• _Work required_
Copy out each line of the data that includes the string "lines".

• _Records_

--- START ---

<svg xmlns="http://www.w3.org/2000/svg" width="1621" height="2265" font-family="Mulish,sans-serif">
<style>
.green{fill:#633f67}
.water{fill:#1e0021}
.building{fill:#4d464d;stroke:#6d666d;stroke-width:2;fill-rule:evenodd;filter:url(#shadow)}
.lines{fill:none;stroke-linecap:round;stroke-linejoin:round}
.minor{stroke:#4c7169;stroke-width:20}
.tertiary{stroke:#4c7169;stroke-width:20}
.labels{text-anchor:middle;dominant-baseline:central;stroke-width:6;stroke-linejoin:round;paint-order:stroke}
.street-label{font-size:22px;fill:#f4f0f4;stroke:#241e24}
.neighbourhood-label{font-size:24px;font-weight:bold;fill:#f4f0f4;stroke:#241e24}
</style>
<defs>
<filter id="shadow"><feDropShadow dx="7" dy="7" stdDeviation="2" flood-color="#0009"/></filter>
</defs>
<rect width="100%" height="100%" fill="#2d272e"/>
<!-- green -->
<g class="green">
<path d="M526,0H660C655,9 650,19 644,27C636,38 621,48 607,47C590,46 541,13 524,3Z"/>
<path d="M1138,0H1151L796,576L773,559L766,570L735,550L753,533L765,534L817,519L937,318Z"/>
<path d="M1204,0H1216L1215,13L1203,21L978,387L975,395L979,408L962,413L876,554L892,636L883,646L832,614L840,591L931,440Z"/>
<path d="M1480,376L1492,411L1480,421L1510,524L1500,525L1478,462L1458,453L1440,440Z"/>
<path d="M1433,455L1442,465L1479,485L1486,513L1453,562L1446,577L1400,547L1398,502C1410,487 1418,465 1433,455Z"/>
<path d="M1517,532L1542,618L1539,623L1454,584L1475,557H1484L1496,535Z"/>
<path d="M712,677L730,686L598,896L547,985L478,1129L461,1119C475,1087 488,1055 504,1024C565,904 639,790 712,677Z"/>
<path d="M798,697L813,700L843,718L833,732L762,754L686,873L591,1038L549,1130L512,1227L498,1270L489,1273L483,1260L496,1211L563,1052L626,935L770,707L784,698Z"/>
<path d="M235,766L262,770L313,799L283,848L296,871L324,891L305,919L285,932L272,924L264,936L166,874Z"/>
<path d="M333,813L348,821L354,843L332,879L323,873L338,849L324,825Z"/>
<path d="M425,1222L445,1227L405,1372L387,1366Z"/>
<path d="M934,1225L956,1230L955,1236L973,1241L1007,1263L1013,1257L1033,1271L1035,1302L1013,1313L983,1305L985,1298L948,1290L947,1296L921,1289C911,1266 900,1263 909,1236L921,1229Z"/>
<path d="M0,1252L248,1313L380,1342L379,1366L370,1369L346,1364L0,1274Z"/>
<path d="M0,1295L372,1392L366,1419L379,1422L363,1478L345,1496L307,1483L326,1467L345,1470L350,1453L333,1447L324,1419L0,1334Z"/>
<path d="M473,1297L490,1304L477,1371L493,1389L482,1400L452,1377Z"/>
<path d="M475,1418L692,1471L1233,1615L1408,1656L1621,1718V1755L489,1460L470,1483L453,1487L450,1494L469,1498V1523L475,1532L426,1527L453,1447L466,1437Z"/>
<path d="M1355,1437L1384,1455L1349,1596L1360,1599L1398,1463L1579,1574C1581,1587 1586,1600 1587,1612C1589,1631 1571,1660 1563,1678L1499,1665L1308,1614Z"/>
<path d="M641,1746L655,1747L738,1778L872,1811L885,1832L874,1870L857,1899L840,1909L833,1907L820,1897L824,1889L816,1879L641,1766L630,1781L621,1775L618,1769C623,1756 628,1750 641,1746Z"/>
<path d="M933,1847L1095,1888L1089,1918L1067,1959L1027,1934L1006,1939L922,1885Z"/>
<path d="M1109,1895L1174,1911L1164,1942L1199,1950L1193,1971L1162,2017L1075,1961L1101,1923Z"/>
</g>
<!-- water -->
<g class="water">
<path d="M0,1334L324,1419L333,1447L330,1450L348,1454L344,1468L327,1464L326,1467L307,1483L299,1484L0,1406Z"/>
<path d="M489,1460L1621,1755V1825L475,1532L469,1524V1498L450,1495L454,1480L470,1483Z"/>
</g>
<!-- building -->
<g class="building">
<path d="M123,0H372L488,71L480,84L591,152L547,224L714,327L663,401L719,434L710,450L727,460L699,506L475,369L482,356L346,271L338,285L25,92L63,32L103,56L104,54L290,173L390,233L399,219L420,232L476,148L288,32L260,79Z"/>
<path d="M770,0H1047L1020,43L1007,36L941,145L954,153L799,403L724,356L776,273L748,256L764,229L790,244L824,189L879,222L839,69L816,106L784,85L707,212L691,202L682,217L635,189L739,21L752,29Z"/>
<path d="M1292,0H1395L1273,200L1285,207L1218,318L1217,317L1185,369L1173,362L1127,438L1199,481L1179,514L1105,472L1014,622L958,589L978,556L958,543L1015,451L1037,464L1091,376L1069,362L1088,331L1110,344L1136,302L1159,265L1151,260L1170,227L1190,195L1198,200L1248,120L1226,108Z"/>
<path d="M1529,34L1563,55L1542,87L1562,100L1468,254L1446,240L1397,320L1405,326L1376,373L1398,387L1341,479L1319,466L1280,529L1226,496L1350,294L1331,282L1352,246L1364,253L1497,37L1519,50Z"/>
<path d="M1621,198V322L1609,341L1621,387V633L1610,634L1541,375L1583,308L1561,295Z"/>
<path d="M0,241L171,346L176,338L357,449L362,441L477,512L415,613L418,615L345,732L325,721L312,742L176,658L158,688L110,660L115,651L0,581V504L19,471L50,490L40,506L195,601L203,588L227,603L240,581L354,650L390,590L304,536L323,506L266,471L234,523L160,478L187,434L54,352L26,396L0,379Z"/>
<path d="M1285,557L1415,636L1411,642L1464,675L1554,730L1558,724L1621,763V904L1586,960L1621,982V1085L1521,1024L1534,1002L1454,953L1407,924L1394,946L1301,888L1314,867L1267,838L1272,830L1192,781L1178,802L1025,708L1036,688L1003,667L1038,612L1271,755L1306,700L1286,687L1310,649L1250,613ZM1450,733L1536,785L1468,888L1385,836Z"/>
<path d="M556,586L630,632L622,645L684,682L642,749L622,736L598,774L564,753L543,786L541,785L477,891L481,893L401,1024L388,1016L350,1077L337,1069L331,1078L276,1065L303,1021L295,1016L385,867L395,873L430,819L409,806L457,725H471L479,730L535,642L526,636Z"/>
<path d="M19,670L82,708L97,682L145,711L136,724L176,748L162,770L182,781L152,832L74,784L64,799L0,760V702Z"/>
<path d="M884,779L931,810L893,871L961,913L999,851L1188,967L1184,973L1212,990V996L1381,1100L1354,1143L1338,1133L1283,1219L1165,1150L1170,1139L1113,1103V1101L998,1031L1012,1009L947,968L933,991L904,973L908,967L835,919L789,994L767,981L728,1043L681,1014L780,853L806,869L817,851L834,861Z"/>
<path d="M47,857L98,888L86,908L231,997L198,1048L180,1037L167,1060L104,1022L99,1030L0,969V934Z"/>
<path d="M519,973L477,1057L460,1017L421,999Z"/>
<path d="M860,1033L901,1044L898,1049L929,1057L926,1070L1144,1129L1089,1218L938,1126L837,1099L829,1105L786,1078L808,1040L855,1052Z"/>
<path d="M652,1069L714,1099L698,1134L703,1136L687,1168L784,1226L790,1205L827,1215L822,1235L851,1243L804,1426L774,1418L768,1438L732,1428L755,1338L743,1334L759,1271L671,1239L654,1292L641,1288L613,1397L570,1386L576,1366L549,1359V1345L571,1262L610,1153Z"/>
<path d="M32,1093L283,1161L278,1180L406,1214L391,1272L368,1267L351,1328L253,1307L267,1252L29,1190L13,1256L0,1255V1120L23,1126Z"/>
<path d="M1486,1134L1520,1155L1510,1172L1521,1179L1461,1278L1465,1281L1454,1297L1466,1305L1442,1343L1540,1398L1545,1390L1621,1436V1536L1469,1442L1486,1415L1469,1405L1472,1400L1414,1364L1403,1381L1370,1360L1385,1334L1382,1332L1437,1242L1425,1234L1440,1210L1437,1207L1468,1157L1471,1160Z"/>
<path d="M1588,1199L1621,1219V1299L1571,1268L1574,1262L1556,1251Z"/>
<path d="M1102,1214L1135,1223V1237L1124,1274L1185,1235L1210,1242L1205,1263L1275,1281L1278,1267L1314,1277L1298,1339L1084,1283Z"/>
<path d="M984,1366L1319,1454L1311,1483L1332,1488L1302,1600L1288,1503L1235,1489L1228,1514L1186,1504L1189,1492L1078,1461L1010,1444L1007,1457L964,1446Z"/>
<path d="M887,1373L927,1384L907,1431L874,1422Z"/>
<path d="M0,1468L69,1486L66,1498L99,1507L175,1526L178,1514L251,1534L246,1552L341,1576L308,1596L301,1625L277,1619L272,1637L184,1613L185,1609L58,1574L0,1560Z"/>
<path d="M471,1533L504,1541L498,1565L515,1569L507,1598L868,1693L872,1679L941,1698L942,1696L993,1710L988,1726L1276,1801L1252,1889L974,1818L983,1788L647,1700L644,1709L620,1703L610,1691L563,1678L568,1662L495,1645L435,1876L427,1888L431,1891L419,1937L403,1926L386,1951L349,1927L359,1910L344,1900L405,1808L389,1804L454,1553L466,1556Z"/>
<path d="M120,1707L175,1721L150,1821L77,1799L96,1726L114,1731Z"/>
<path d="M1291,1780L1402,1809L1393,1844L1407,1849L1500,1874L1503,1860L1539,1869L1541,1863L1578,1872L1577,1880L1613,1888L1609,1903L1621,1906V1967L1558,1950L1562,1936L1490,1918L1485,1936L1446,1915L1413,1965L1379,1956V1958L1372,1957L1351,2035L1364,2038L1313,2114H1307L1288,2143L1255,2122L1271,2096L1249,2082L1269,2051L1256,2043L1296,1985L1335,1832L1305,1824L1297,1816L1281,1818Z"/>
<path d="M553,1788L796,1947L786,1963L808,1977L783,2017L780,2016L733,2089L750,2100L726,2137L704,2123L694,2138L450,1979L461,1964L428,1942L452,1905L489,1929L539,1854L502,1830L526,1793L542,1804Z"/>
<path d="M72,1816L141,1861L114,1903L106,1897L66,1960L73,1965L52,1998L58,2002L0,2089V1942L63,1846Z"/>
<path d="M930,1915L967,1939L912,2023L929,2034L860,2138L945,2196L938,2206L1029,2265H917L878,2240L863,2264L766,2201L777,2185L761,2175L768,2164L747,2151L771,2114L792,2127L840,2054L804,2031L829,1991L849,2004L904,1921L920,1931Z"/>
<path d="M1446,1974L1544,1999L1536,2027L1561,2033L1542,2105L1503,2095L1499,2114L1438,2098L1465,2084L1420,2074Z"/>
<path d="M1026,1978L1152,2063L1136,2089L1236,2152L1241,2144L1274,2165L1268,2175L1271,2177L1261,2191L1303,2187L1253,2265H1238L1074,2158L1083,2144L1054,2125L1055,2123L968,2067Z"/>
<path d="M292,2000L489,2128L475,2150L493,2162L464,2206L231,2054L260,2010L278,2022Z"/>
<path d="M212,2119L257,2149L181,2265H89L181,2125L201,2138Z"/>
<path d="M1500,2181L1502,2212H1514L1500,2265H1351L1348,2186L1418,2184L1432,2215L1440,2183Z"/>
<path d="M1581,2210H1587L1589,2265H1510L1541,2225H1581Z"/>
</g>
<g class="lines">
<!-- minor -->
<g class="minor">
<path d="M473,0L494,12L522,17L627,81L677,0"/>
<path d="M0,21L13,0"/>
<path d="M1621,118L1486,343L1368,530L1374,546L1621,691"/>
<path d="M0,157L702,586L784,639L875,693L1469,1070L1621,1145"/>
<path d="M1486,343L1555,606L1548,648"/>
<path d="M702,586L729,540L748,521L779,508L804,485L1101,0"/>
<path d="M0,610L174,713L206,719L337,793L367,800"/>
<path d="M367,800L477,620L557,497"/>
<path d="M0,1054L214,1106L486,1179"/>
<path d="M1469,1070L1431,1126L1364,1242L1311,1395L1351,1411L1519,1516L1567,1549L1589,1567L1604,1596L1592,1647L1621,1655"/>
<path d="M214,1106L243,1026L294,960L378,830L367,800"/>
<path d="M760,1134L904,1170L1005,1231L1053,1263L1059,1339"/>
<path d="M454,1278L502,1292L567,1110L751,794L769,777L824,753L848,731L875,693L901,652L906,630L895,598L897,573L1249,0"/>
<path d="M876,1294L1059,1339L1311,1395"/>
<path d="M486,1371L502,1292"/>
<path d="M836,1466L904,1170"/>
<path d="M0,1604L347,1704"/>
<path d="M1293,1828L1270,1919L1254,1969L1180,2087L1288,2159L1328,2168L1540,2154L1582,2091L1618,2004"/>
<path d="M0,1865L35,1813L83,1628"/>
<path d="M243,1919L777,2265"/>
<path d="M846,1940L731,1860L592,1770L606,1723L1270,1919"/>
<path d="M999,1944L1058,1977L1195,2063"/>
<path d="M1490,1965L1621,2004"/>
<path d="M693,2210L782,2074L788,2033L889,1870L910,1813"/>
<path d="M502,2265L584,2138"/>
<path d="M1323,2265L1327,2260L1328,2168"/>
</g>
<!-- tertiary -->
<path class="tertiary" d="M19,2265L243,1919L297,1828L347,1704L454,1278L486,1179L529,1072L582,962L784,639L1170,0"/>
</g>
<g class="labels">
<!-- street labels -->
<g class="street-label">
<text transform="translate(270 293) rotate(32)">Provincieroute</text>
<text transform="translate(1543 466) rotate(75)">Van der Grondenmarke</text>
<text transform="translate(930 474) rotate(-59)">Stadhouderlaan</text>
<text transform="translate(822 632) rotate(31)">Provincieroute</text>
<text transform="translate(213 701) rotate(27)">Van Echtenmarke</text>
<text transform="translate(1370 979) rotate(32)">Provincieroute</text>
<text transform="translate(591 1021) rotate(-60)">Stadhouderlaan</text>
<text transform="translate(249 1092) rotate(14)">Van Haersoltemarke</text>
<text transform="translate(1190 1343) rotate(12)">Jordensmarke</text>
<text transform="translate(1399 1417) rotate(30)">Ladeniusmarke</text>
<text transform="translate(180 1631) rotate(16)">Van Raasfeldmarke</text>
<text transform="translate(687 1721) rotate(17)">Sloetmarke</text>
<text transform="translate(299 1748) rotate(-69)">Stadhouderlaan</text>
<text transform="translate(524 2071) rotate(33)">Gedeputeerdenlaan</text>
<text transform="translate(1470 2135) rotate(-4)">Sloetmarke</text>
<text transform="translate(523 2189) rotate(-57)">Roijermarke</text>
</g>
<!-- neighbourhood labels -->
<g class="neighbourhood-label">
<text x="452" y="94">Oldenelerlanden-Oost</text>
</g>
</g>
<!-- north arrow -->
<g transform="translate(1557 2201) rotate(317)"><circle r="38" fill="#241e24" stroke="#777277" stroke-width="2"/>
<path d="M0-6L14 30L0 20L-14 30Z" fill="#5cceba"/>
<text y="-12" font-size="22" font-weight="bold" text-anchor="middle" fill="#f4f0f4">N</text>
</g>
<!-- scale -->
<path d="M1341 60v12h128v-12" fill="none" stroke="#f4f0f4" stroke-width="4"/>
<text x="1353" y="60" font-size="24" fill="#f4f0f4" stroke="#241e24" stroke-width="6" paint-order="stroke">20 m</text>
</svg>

--- END ---

• _Written answer_
.lines{fill:none;stroke-linecap:round;stroke-linejoin:round}
<g class="lines">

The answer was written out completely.